El barón Davillier y Lucillo

Por José Javier Carrasco

18/01/2022
 Actualizado a 18/01/2022
Detalle de la ilustración de un maragato. | GUSTAVE DORÉ
Detalle de la ilustración de un maragato. | GUSTAVE DORÉ
En uno de los viajes que hizo el barón Charles Davillier, caballerizo mayor de Napoleón III, por España, entre los años 1862 y 1873, en compañía de Gustave Doré, pasa por León. Davillier encontró la ciudad muy triste. De León viajaron a Astorga en ferrocarril. La impresión producida es peor aún que la de León. Le parece «una de las ciudades más miserables de España». De ella solo encuentra destacable su Catedral y el chocolate. Desde Astorga continuaron en tren hasta la localidad de Brañuelas, «un mísero pueblecito». Allí toman una diligencia que se dirige a Vigo. El paso por el Bierzo le hace exclamar: «Se creería uno trasportado a un rincón de Suiza o del Delfinado». Entre la decepción y la exaltación oscilaban las emociones que producía nuestro país a los viajeros románticos franceses que se acercaron a él – Alexaindre de Laborde, Prosper Mérimé, Theophile Gautier ... – en busca de un pintoresquismo que el inicio de la industrialización y la generalización de la práctica y racional mentalidad burguesa estaban desterrando de Francia. Las ilustraciones de Doré para el libro de Davillier aparecen impregnadas de ese exotismo. Como la dedicada a un arriero maragato, con su traje típico, el ancho sombrero, las bragas amplias, calzando botas, abrazado, con expresión orgullosa, a su carro de ruedas de madera mientras mira con aire incisivo a la izquierda.

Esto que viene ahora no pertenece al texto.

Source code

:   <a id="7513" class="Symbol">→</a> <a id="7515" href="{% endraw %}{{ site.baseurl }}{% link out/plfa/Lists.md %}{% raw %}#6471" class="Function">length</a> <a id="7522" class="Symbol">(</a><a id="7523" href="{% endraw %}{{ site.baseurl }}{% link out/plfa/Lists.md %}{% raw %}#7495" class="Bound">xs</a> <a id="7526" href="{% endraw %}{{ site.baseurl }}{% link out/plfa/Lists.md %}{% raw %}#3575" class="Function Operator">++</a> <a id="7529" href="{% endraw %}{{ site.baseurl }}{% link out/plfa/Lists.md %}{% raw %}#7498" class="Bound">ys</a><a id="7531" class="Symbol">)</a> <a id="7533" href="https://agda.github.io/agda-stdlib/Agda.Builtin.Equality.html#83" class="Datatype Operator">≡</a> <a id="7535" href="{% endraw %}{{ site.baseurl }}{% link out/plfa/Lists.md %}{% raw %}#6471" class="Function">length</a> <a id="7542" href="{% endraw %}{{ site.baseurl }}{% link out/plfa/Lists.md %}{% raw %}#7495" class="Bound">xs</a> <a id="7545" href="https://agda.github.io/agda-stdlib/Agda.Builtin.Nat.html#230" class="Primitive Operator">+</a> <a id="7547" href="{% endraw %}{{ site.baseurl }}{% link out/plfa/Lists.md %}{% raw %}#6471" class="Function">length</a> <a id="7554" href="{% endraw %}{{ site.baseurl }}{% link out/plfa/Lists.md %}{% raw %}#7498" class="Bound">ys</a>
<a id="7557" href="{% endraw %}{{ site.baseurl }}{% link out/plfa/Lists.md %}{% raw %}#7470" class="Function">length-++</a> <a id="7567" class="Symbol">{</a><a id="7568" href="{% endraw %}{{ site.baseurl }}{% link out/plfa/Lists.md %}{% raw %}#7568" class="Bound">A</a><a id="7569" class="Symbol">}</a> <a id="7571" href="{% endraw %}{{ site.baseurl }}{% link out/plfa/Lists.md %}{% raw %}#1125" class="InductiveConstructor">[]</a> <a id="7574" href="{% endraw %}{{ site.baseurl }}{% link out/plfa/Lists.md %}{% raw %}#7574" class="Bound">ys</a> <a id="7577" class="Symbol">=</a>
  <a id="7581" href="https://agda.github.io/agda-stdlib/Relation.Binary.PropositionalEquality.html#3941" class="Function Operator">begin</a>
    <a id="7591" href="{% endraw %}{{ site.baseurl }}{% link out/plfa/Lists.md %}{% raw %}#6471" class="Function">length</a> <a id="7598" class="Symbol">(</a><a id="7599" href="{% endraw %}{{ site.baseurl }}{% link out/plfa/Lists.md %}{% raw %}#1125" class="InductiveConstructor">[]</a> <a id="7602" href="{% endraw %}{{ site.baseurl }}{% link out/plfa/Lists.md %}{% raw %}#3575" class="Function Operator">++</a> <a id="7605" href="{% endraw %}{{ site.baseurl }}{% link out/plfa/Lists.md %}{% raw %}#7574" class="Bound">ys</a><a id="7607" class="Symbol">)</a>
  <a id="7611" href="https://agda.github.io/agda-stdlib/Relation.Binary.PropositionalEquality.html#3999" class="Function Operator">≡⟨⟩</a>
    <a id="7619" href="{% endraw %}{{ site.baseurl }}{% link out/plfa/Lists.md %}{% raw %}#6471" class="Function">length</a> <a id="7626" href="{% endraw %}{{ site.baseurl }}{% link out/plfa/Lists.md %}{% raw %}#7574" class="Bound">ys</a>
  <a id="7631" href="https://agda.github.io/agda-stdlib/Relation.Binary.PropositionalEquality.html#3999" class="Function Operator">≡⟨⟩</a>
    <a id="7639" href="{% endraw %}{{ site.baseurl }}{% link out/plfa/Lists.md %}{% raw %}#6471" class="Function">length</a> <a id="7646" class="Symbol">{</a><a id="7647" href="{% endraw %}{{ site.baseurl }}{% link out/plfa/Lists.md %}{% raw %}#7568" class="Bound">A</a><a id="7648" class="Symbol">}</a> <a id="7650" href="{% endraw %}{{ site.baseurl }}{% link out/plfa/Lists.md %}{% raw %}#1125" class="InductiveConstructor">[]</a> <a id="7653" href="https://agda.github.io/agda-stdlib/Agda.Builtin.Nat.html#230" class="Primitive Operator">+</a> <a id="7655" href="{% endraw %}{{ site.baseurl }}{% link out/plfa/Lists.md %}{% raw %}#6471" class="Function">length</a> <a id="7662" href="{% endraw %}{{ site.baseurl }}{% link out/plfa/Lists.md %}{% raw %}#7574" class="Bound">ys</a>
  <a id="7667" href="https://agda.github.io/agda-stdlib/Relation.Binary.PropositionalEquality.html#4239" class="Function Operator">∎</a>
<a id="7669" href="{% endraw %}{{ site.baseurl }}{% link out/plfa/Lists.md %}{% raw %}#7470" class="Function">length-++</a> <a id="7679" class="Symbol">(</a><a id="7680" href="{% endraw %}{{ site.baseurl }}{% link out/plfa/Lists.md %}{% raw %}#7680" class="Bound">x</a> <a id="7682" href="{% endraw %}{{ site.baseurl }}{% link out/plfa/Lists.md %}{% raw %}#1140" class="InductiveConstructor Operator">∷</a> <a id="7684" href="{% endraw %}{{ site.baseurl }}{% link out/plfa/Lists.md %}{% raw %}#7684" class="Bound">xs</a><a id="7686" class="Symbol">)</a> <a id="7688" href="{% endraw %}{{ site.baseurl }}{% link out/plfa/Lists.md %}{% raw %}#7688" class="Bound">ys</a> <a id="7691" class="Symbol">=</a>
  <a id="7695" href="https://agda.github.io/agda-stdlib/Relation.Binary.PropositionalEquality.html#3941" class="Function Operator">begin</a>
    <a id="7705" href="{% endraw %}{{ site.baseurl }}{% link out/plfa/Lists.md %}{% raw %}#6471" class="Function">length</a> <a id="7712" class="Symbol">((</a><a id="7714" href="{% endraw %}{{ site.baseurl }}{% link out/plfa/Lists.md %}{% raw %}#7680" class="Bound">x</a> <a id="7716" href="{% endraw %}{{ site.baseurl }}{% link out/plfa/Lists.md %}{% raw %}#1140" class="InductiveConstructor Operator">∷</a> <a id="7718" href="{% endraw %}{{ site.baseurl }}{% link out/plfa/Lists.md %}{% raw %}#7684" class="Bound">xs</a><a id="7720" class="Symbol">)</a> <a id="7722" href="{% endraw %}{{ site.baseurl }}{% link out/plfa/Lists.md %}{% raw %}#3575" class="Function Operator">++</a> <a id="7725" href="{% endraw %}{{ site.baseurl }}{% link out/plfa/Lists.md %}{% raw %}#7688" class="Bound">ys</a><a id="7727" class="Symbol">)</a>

Al puesto de Lucillo de Somoza, un pueblo maragato, próximo al Teleno, fue destinado mi padre en 1959. Allí permanecimos tres años. Parte de mis primeros recuerdos se relacionan con ese lugar. Allí empezó mi escolarización. Allí vi por primera vez una película. De la escuela recuerdo los trabajos en madera de los niños mayores, su bella factura, que atestiguaba una habilidad artesanal lograda y nada común. De la película, que era del oeste y a uno de los vaqueros oculto tras una roca, disparando. Volví a Lucillo a mediados de los ochenta en compañía de mi madre, una prima y su marido. Paseamos entre casas de piedra. Nos acercamos hasta la iglesia, situada al final de una cuesta. Traté de localizar el bar donde vi la película sin conseguirlo. Aparte de eso, no advertí muchos cambios. Solo, la falta de gente. De los alrededor de 460 vecinos de los años sesenta se había pasado a 160.
Ordenando los papeles de mi padre, encontré una nota del juzgado de paz de Lucillo, donde consta el depósito de 75 pesetas en concepto de alquiler por mes y medio de una casa en la calle Heiro, donde vivimos un tiempo. Busco el significado de ese término y encuentro que es una especie de duende de la mitología vasca que aparecía al lado de quien iba a morir. Según lo hiciera en la cabecera de la cama o los pies de esta, el enfermo moriría o se curaría. Probablemente ese nombre de una de las veintitantas calles de Lucillo nada tenga que ver con mi búsqueda. Un detalle demasiado literario para una vida tan prosaica como la mía.